Work required :: Leaving all pictures aside, write out the records below precisely as given.

"""

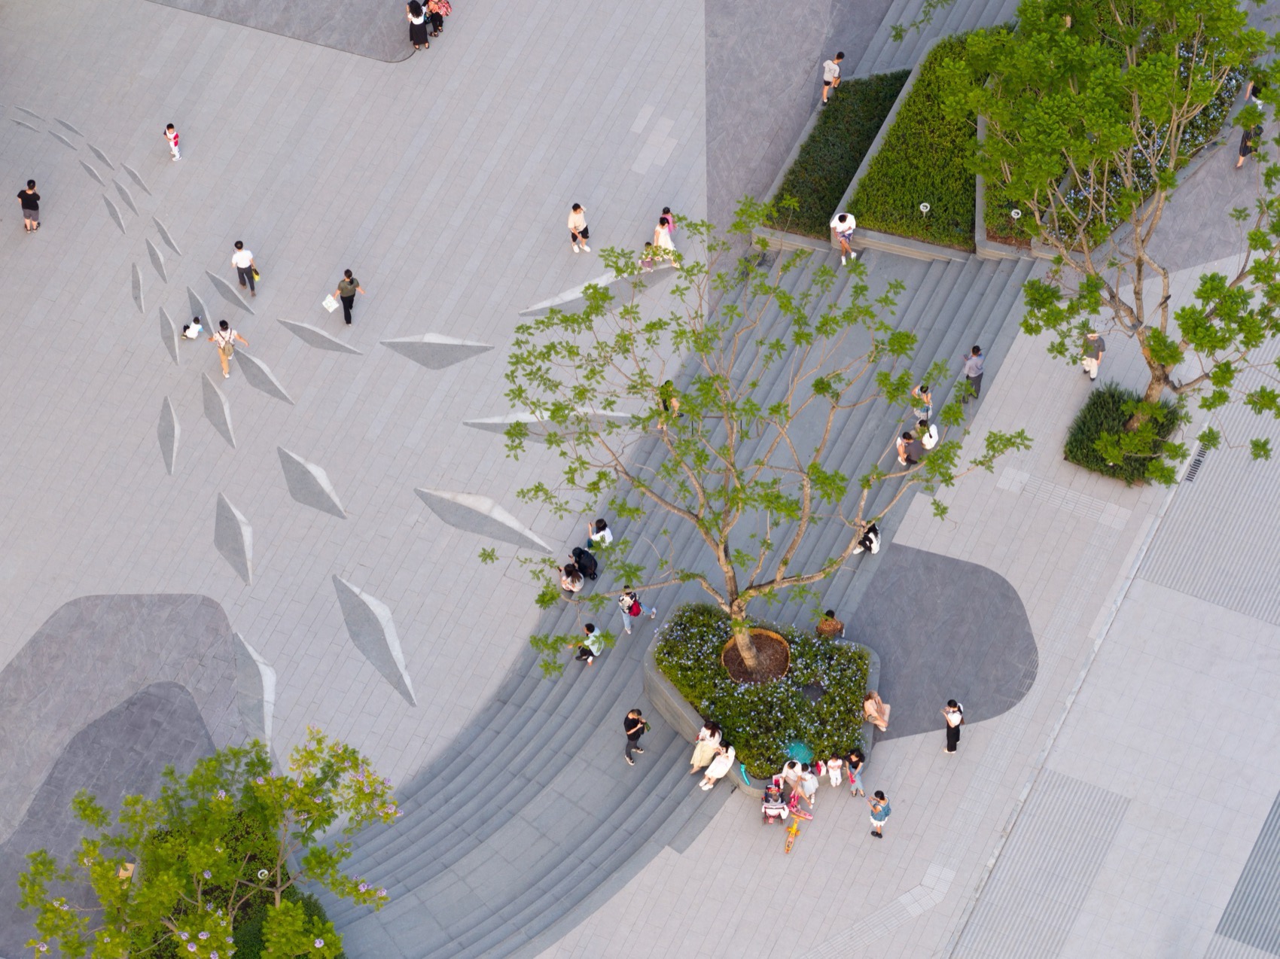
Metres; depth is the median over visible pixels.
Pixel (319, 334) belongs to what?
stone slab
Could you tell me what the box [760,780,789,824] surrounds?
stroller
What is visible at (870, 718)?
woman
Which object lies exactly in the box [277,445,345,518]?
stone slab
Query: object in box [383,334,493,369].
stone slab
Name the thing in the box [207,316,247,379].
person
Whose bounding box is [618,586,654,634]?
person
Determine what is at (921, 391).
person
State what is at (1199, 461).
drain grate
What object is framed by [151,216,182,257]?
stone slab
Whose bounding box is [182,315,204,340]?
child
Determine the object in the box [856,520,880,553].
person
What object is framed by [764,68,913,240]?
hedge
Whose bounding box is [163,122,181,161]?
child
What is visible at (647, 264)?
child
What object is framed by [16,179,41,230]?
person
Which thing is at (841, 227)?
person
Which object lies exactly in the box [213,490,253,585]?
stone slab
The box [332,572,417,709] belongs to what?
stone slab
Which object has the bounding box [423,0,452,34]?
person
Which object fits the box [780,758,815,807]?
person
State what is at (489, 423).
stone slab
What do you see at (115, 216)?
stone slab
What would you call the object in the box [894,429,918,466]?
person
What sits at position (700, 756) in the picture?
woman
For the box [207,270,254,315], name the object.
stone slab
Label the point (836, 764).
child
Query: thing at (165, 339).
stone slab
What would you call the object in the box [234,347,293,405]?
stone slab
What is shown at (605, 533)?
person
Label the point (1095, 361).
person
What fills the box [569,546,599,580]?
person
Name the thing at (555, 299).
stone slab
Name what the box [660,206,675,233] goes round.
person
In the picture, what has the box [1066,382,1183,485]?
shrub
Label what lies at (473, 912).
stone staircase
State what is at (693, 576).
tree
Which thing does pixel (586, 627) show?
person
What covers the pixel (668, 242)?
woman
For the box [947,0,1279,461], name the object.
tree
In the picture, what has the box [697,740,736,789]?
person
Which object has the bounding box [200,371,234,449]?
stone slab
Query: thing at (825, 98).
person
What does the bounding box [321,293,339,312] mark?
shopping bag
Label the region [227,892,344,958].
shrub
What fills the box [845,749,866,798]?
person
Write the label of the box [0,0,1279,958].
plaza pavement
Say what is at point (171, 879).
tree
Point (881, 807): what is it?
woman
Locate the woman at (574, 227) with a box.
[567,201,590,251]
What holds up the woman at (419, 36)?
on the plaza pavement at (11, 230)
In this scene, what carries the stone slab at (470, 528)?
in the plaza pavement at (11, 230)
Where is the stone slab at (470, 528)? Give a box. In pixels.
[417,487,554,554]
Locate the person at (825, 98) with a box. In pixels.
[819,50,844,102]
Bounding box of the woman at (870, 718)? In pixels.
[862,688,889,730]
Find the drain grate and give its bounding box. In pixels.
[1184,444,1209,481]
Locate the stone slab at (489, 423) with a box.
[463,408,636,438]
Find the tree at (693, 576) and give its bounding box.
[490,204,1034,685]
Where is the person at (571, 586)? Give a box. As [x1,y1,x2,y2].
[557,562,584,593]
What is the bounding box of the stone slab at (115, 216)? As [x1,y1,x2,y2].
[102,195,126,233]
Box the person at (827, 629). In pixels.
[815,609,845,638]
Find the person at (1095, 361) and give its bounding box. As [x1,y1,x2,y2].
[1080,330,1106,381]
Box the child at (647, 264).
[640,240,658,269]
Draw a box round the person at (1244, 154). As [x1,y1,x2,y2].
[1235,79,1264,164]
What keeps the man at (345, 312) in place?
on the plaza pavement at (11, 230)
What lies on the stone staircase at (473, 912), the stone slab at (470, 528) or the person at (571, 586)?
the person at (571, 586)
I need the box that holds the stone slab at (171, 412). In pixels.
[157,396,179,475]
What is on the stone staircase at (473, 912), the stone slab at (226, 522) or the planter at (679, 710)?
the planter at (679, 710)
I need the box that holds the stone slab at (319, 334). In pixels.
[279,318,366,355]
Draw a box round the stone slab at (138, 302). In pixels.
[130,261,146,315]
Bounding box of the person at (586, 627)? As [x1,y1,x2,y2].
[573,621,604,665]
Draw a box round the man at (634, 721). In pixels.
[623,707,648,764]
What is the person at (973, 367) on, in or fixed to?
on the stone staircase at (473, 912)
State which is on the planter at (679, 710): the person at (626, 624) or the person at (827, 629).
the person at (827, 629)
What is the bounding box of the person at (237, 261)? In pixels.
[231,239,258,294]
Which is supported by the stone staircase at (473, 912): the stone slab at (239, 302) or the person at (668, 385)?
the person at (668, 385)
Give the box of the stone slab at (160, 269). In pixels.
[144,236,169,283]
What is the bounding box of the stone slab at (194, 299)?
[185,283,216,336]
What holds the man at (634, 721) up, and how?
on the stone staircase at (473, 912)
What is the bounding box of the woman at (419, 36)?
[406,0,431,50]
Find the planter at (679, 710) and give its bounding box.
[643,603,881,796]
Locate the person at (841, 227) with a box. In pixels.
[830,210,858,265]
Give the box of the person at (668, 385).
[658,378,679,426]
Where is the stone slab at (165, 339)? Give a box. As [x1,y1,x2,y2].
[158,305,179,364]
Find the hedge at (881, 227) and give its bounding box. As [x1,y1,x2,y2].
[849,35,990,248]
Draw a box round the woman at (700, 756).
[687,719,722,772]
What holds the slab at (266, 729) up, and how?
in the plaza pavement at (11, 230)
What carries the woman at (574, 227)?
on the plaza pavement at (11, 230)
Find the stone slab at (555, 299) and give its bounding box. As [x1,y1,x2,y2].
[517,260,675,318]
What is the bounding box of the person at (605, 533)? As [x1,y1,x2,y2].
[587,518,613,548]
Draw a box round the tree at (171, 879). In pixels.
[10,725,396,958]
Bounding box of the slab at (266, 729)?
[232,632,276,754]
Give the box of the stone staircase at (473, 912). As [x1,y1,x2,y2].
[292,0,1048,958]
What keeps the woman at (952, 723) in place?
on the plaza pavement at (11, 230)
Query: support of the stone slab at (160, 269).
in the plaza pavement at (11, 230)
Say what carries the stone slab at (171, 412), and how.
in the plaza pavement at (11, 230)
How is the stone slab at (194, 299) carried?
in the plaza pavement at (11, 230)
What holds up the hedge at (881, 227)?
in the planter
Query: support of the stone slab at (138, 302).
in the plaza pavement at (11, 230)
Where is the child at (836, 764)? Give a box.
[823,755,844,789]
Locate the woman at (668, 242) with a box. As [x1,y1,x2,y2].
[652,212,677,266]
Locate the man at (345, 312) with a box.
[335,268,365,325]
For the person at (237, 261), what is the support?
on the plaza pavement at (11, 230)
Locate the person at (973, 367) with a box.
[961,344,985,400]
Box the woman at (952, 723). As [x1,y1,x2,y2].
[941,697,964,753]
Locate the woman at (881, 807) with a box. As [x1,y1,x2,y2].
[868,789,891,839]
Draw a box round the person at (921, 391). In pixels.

"""

Solution to this problem ::
Metres; depth is the median over visible pixels.
Pixel (319, 334) belongs to what?
stone slab
Could you tell me what the box [760,780,789,824] surrounds?
stroller
What is visible at (870, 718)?
woman
Which object lies exactly in the box [277,445,345,518]?
stone slab
Query: object in box [383,334,493,369].
stone slab
Name the thing in the box [207,316,247,379].
person
Whose bounding box is [618,586,654,634]?
person
Determine what is at (921, 391).
person
State what is at (1199, 461).
drain grate
What object is framed by [151,216,182,257]?
stone slab
Whose bounding box is [182,315,204,340]?
child
Determine the object in the box [856,520,880,553].
person
What object is framed by [764,68,913,240]?
hedge
Whose bounding box is [163,122,181,161]?
child
What is visible at (647, 264)?
child
What object is framed by [16,179,41,230]?
person
Which thing is at (841, 227)?
person
Which object lies exactly in the box [213,490,253,585]?
stone slab
The box [332,572,417,709] belongs to what?
stone slab
Which object has the bounding box [423,0,452,34]?
person
Which object fits the box [780,758,815,807]?
person
State what is at (489, 423).
stone slab
What do you see at (115, 216)?
stone slab
What would you call the object in the box [894,429,918,466]?
person
What sits at position (700, 756) in the picture?
woman
For the box [207,270,254,315], name the object.
stone slab
Label the point (836, 764).
child
Query: thing at (165, 339).
stone slab
What would you call the object in the box [234,347,293,405]?
stone slab
What is shown at (605, 533)?
person
Label the point (1095, 361).
person
What fills the box [569,546,599,580]?
person
Name the thing at (555, 299).
stone slab
Name what the box [660,206,675,233] goes round.
person
In the picture, what has the box [1066,382,1183,485]?
shrub
Label what lies at (473, 912).
stone staircase
State what is at (693, 576).
tree
Which thing does pixel (586, 627) show?
person
What covers the pixel (668, 242)?
woman
For the box [947,0,1279,461], name the object.
tree
In the picture, what has the box [697,740,736,789]?
person
Which object has the bounding box [200,371,234,449]?
stone slab
Query: thing at (825, 98).
person
What does the bounding box [321,293,339,312] mark?
shopping bag
Label the region [227,892,344,958].
shrub
What fills the box [845,749,866,798]?
person
Write the label of the box [0,0,1279,958].
plaza pavement
Say what is at point (171, 879).
tree
Point (881, 807): what is it?
woman
Locate the woman at (574, 227) with a box.
[567,201,590,251]
What holds up the woman at (419, 36)?
on the plaza pavement at (11, 230)
In this scene, what carries the stone slab at (470, 528)?
in the plaza pavement at (11, 230)
Where is the stone slab at (470, 528)? Give a box. In pixels.
[417,487,554,554]
Locate the person at (825, 98) with a box. In pixels.
[819,50,844,102]
Bounding box of the woman at (870, 718)? In pixels.
[862,688,889,730]
Find the drain grate and give its bounding box. In pixels.
[1184,444,1209,481]
Locate the stone slab at (489, 423) with a box.
[463,408,636,438]
Find the tree at (693, 576) and give its bounding box.
[490,204,1034,685]
Where is the person at (571, 586)? Give a box. As [x1,y1,x2,y2].
[557,562,584,593]
What is the bounding box of the stone slab at (115, 216)? As [x1,y1,x2,y2].
[102,195,126,233]
Box the person at (827, 629). In pixels.
[815,609,845,638]
Find the person at (1095, 361) and give its bounding box. As [x1,y1,x2,y2].
[1080,330,1106,381]
Box the child at (647, 264).
[640,240,658,269]
Draw a box round the person at (1244, 154). As [x1,y1,x2,y2].
[1235,79,1264,164]
What keeps the man at (345, 312) in place?
on the plaza pavement at (11, 230)
What lies on the stone staircase at (473, 912), the stone slab at (470, 528) or the person at (571, 586)?
the person at (571, 586)
I need the box that holds the stone slab at (171, 412). In pixels.
[157,396,179,475]
What is on the stone staircase at (473, 912), the stone slab at (226, 522) or the planter at (679, 710)?
the planter at (679, 710)
I need the box that holds the stone slab at (319, 334). In pixels.
[279,318,366,355]
Draw a box round the stone slab at (138, 302). In pixels.
[130,261,146,315]
Bounding box of the person at (586, 627)? As [x1,y1,x2,y2].
[573,621,604,665]
Draw a box round the man at (634, 721). In pixels.
[623,707,648,764]
What is the person at (973, 367) on, in or fixed to?
on the stone staircase at (473, 912)
State which is on the planter at (679, 710): the person at (626, 624) or the person at (827, 629).
the person at (827, 629)
What is the bounding box of the person at (237, 261)? In pixels.
[231,239,258,294]
Which is supported by the stone staircase at (473, 912): the stone slab at (239, 302) or the person at (668, 385)?
the person at (668, 385)
Give the box of the stone slab at (160, 269). In pixels.
[144,236,169,283]
What is the bounding box of the stone slab at (194, 299)?
[185,283,216,336]
What holds the man at (634, 721) up, and how?
on the stone staircase at (473, 912)
What is the bounding box of the woman at (419, 36)?
[406,0,431,50]
Find the planter at (679, 710) and give its bounding box.
[643,603,881,796]
Locate the person at (841, 227) with a box. In pixels.
[830,210,858,265]
Give the box of the person at (668, 385).
[658,378,679,426]
Where is the stone slab at (165, 339)? Give a box. As [x1,y1,x2,y2].
[158,305,179,364]
Find the hedge at (881, 227) and give its bounding box. As [x1,y1,x2,y2].
[849,35,990,248]
Draw a box round the woman at (700, 756).
[687,719,722,772]
What holds the slab at (266, 729) up, and how?
in the plaza pavement at (11, 230)
What carries the woman at (574, 227)?
on the plaza pavement at (11, 230)
Find the stone slab at (555, 299) and give its bounding box. As [x1,y1,x2,y2].
[517,260,675,318]
What is the bounding box of the person at (605, 533)? As [x1,y1,x2,y2].
[587,518,613,548]
Draw a box round the tree at (171, 879). In pixels.
[10,725,396,958]
Bounding box of the slab at (266, 729)?
[232,632,276,754]
Give the box of the stone staircase at (473, 912). As [x1,y1,x2,y2].
[292,0,1048,958]
What keeps the woman at (952, 723) in place?
on the plaza pavement at (11, 230)
Query: support of the stone slab at (160, 269).
in the plaza pavement at (11, 230)
Say what carries the stone slab at (171, 412), and how.
in the plaza pavement at (11, 230)
How is the stone slab at (194, 299) carried?
in the plaza pavement at (11, 230)
What holds up the hedge at (881, 227)?
in the planter
Query: support of the stone slab at (138, 302).
in the plaza pavement at (11, 230)
Where is the child at (836, 764)? Give a box.
[823,755,844,789]
Locate the woman at (668, 242) with a box. As [x1,y1,x2,y2].
[652,212,677,266]
Locate the man at (345, 312) with a box.
[335,268,365,325]
For the person at (237, 261), what is the support?
on the plaza pavement at (11, 230)
Locate the person at (973, 367) with a box.
[961,344,985,400]
Box the woman at (952, 723). As [x1,y1,x2,y2].
[941,697,964,753]
Locate the woman at (881, 807) with a box. As [x1,y1,x2,y2].
[868,789,891,839]
Draw a box round the person at (921, 391). In pixels.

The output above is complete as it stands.